Installation process includes data download & preparation.
Basically follow the same process as installation guide of original setup by Albert Zeyer, only with a little modification as follows.
As this repository already contains RETURNN toolkit scripts in returnn/ directory, the '03_git_clone_returnn.sh' script do not have to be executed.
If you want to use up-to-date version of RETURNN scripts rather than the RETURNN originally included in this repository, please check the instructions in '03_git_clone_returnn.sh' and follow them.
Just execute scripts '01_pip_install_requirements.sh' to '21_prepare_train.sh', in index-order of pipeline bash-scripts.
CUDA_VISIBLE_DEVICES=[n] bash 22_train.sh [expname]
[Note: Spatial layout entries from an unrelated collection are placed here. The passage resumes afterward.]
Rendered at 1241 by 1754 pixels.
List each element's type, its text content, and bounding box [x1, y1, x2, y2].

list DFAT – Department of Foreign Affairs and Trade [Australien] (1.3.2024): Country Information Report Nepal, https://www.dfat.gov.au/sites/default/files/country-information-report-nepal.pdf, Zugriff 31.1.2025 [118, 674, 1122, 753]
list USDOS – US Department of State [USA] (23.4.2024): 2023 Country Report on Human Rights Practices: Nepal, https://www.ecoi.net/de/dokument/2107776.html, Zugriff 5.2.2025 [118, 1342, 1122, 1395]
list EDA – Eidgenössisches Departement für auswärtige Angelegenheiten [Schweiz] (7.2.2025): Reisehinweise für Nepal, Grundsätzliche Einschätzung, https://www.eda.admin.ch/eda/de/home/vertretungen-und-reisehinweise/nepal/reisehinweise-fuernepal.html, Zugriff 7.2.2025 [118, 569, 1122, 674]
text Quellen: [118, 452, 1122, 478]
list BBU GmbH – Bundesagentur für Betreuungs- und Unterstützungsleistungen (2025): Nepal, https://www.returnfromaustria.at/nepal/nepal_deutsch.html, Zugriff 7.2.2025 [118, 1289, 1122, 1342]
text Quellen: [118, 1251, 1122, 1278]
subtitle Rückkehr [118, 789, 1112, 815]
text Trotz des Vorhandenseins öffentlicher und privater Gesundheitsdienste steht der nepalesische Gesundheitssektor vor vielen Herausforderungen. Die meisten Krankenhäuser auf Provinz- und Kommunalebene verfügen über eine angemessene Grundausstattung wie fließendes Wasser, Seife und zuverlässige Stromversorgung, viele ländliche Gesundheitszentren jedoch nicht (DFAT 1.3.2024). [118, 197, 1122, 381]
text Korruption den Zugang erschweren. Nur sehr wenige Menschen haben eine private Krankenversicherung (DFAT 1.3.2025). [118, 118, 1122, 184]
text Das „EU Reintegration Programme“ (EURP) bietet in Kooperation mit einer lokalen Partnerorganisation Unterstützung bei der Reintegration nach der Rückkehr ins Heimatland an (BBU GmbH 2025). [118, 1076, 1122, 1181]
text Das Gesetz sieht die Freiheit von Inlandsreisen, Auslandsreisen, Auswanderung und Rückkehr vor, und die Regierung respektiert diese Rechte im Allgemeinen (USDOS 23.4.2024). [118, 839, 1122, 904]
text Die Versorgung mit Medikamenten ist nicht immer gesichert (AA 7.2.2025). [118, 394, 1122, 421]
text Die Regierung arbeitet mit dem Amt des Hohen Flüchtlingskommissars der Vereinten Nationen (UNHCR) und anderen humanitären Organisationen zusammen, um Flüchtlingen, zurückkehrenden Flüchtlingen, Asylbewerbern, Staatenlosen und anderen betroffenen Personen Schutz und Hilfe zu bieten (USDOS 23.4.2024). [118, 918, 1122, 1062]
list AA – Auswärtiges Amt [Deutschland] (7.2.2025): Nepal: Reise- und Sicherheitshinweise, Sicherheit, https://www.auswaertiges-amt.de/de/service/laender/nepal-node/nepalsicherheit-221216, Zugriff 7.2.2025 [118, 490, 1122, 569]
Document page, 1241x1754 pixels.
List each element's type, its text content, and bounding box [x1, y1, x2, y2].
[expname] denotes the name of each experiment (e.g., 'E1.GSA_BiLSTM').
[n] denotes index of a GPU (e.g., '0')
(Only single-GPU experiments had been conducted.
Multi-GPU training is possible by using Horovod within RETURNN training, but not tested yet.)
CUDA_VISIBLE_DEVICES=[n] bash 23_recog.sh [expname] 0
CUDA_VISIBLE_DEVICES=[n] bash 24_report_best_recog.sh [expname]